All entries must come back exactly as given, with no pictures in the copy.
====== Supplied data
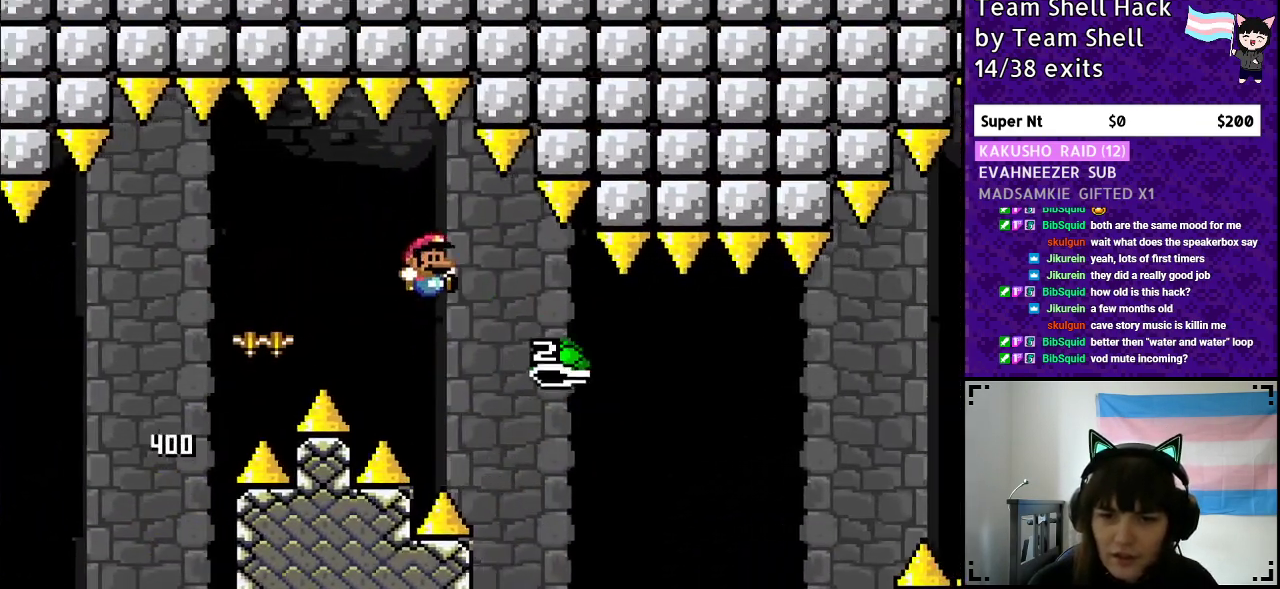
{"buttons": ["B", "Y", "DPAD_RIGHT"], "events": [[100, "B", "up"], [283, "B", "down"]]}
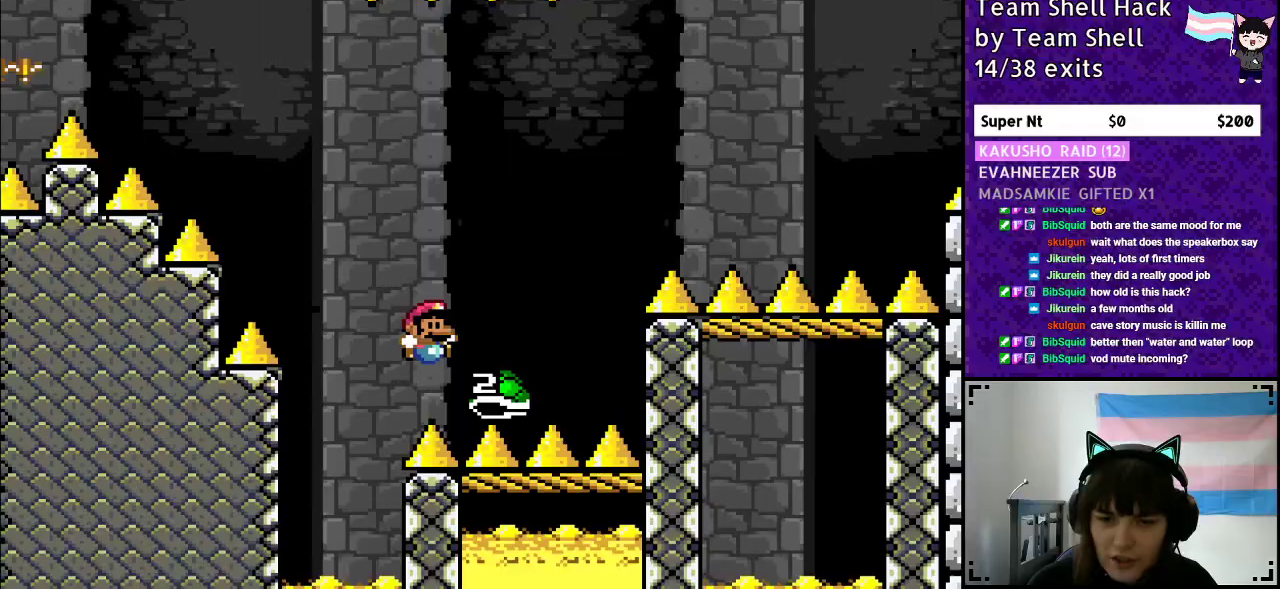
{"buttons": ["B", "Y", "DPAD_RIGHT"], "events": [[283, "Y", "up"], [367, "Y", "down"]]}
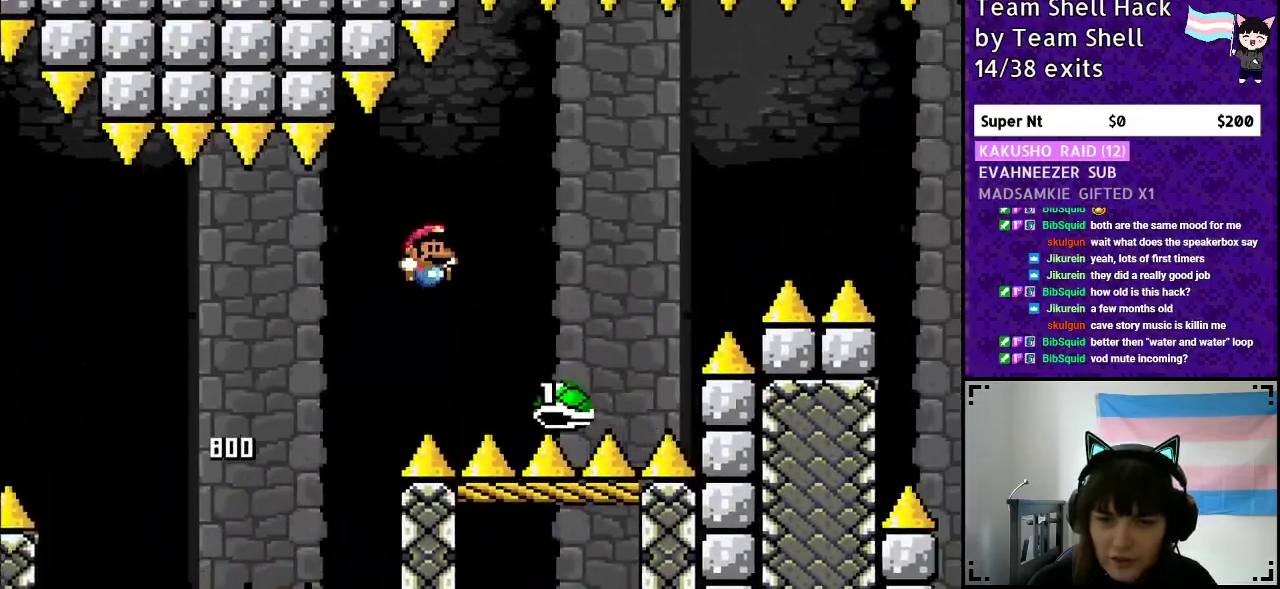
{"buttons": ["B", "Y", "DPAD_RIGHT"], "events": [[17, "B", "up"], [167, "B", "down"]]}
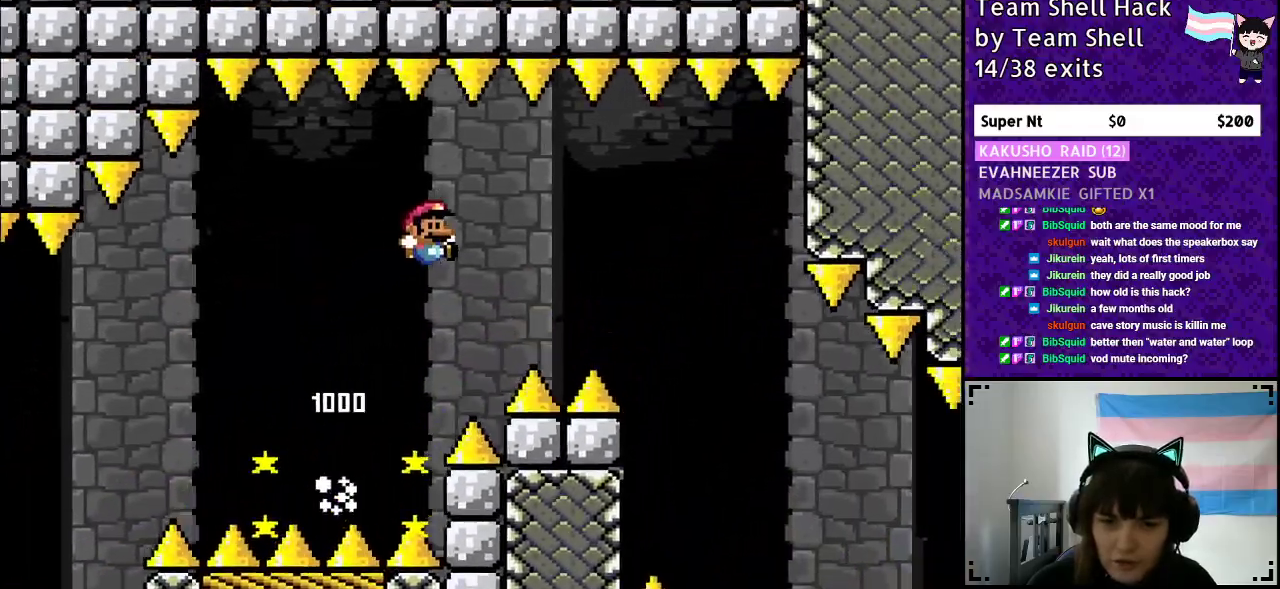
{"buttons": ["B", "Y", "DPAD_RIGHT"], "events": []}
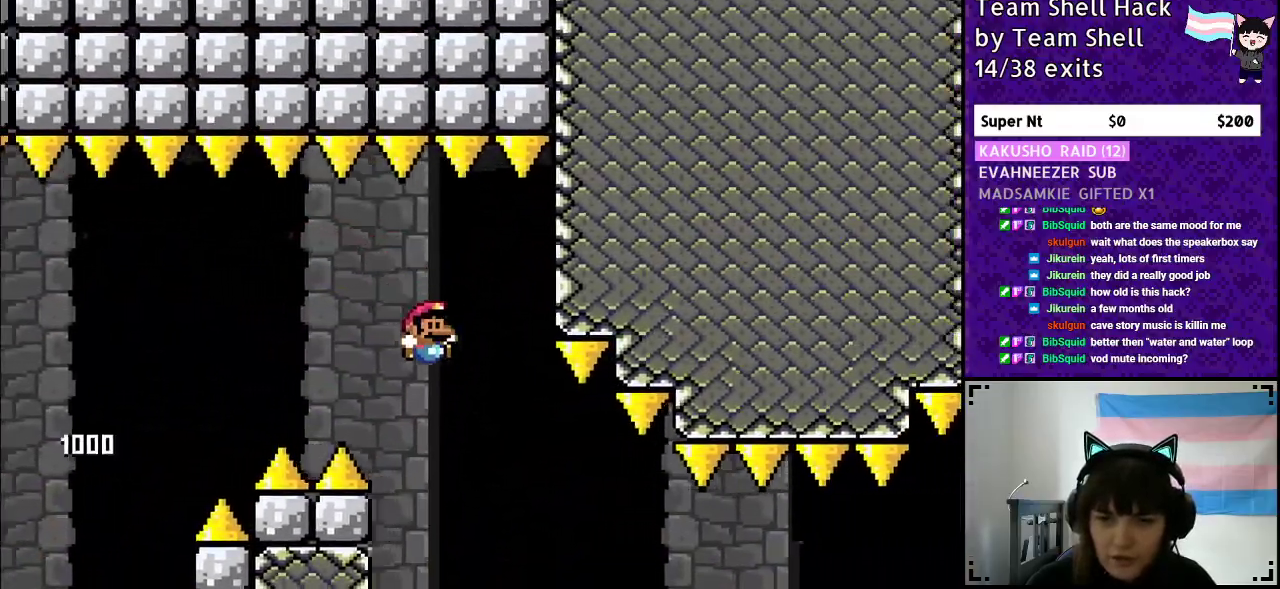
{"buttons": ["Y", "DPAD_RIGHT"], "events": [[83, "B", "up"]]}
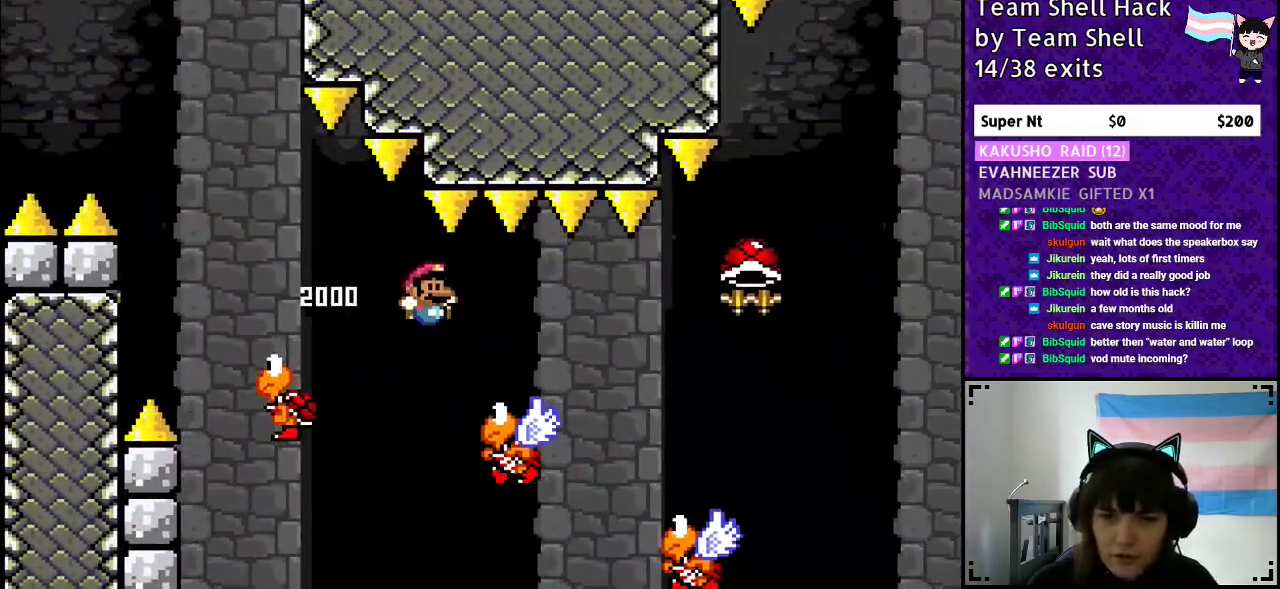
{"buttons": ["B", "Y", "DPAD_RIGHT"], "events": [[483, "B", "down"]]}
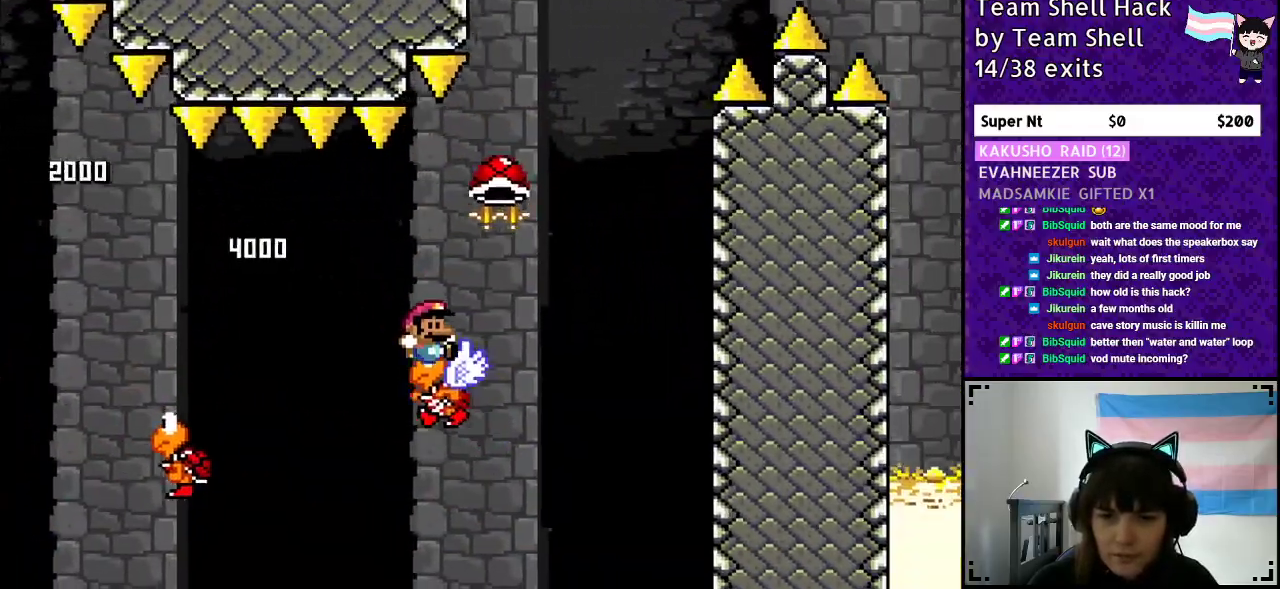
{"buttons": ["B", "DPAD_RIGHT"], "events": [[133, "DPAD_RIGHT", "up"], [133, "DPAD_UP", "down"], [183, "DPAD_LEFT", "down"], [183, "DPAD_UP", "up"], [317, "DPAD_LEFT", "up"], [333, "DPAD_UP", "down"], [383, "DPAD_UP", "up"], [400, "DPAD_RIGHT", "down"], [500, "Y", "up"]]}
============
* **Answer box**
{"buttons": ["B", "Y", "DPAD_RIGHT"], "events": [[100, "B", "up"], [283, "B", "down"]]}
{"buttons": ["B", "Y", "DPAD_RIGHT"], "events": [[283, "Y", "up"], [367, "Y", "down"]]}
{"buttons": ["B", "Y", "DPAD_RIGHT"], "events": [[17, "B", "up"], [167, "B", "down"]]}
{"buttons": ["B", "Y", "DPAD_RIGHT"], "events": []}
{"buttons": ["Y", "DPAD_RIGHT"], "events": [[83, "B", "up"]]}
{"buttons": ["B", "Y", "DPAD_RIGHT"], "events": [[483, "B", "down"]]}
{"buttons": ["B", "DPAD_RIGHT"], "events": [[133, "DPAD_RIGHT", "up"], [133, "DPAD_UP", "down"], [183, "DPAD_LEFT", "down"], [183, "DPAD_UP", "up"], [317, "DPAD_LEFT", "up"], [333, "DPAD_UP", "down"], [383, "DPAD_UP", "up"], [400, "DPAD_RIGHT", "down"], [500, "Y", "up"]]}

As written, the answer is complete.